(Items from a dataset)

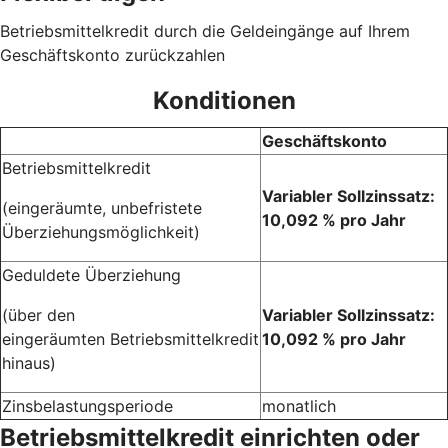
Betriebsmittelkredit durch die Geldeingänge auf Ihrem
Geschäftskonto zurückzahlen
Konditionen
Geschäftskonto
Betriebsmittelkredit
Variabler Sollzinssatz:
(eingeräumte, unbefristete
10,092 % pro Jahr
Überziehungsmöglichkeit)
Geduldete Überziehung
(über den
Variabler Sollzinssatz:
eingeräumten Betriebsmittelkredit
10,092 % pro Jahr
hinaus)
Zinsbelastungsperiode
monatlich
Betriebsmittelkredit einrichten oder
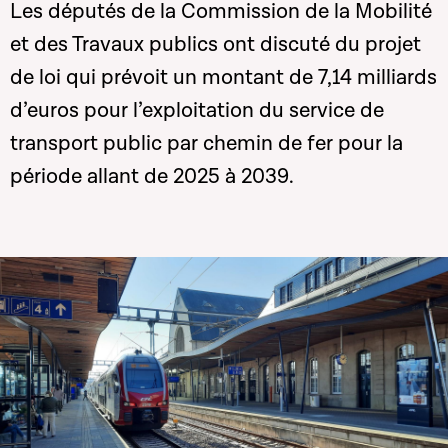
Les députés de la Commission de la Mobilité
et des Travaux publics ont discuté du projet
de loi qui prévoit un montant de 7,14 milliards
d’euros pour l’exploitation du service de
transport public par chemin de fer pour la
période allant de 2025 à 2039.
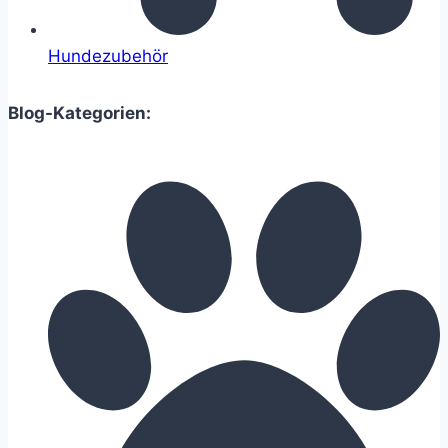
Hundezubehör
Blog-Kategorien:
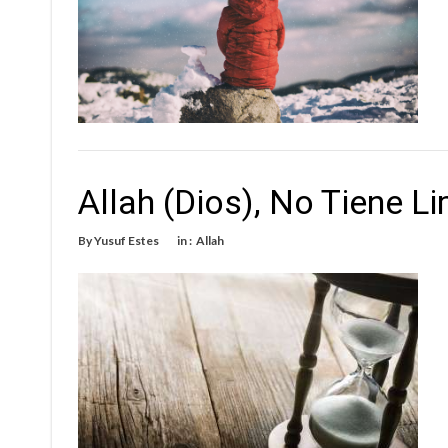
Allah (Dios), No Tiene L
By
Yusuf Estes
in :
Allah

Brief >>
Reproduce every line of the material above verbatim, leaving out the pictures.

Expected answer >>
Betriebsmittelkredit durch die Geldeingänge auf Ihrem
Geschäftskonto zurückzahlen
Konditionen
Geschäftskonto
Betriebsmittelkredit
Variabler Sollzinssatz:
(eingeräumte, unbefristete
10,092 % pro Jahr
Überziehungsmöglichkeit)
Geduldete Überziehung
(über den
Variabler Sollzinssatz:
eingeräumten Betriebsmittelkredit
10,092 % pro Jahr
hinaus)
Zinsbelastungsperiode
monatlich
Betriebsmittelkredit einrichten oder
Les députés de la Commission de la Mobilité
et des Travaux publics ont discuté du projet
de loi qui prévoit un montant de 7,14 milliards
d’euros pour l’exploitation du service de
transport public par chemin de fer pour la
période allant de 2025 à 2039.
Hundezubehör
Blog-Kategorien:
Allah (Dios), No Tiene L
By
Yusuf Estes
in :
Allah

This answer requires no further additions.